**Source text:**
A paramedic for 18 years, it wasn’t the first life-and-death situation the 37-year-old Jasper man found himself in. But it was, by far, one of the most unusual, and one with potentially explosive consequences.

For eight hours and in close quarters, Padbury kept vigil beside his 62-year-old patient, a man with a 40mm practice grenade lodged in his thigh.  Padbury and other paramedics in the parked ambulance outside of UAB’s emergency room were told to keep the patient as still as possible or they might not live to see another sunrise.

“It was pretty nerve-wracking. It was an intense experience,” Padbury said. “From what they were telling us, if he moved the right way it could go off and we could all die.”

Padbury, the Walker County supervisor for Regional Paramedic Services, was one of several to take care of the man inside the ambulance while experts decided how best to resolve the problem.

Authorities praised the paramedics, along with the U.S. Army Explosive Ordnance Disposal specialist, who would eventually remove the grenade from the victim’s leg. The practice grenades, experts said, will fire and travel up to several hundred meters.

“The Jasper paramedics stayed with the guy all night and saved his life,” said Dave Hyche, a Birmingham supervisor with the Bureau of Alcohol, Tobacco, Firearms and Explosives. “Had it been a high explosive, it could have taken that ambulance apart.”

“It was extremely heroic,” Hyche said. “Nobody knew this wasn’t live. Removing it could have easily killed everyone there.”

Padbury recounted the more than eight-hour ordeal for AL.com.

It began when Regional Paramedic Services received a call from Walker Baptist Medical Center in Jasper saying they had a patient with object in his leg and he needed transfer to a Level 1 trauma center. The patient, whose name hasn’t been released by authorities, had been driven to the hospital by a private vehicle.

**Data to examine:**
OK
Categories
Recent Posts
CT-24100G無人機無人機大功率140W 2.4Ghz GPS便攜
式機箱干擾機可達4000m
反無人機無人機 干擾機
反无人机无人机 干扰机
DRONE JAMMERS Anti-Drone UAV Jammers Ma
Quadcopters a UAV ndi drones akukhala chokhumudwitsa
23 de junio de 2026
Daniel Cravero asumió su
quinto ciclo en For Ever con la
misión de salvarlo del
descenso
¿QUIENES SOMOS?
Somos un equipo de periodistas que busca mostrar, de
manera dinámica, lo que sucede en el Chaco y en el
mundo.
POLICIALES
* * *
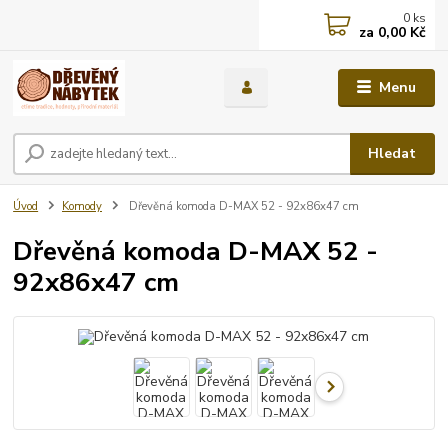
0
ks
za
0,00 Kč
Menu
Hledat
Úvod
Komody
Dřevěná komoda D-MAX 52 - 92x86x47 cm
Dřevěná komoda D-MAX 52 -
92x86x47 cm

**Problems to work on:**
- a) Answer these questions using the grenade article:
(i) How many years had Padbury been a paramedic?
(ii) What size was the practice grenade lodged in the patient's thigh?
(iii) Which medical center called Regional Paramedic Services about the patient?
- b) Translate this sentence from the grenade article into Spanish: "The patient, whose name hasn’t been released by authorities, had been driven to the hospital by a private vehicle."

**Your responses:**
- a)
(i) 18 years
(ii) 40mm
(iii) Walker Baptist Medical Center in Jasper

- b) El paciente, cuyo nombre no ha sido divulgado por las autoridades, había sido llevado al hospital en un vehículo particular.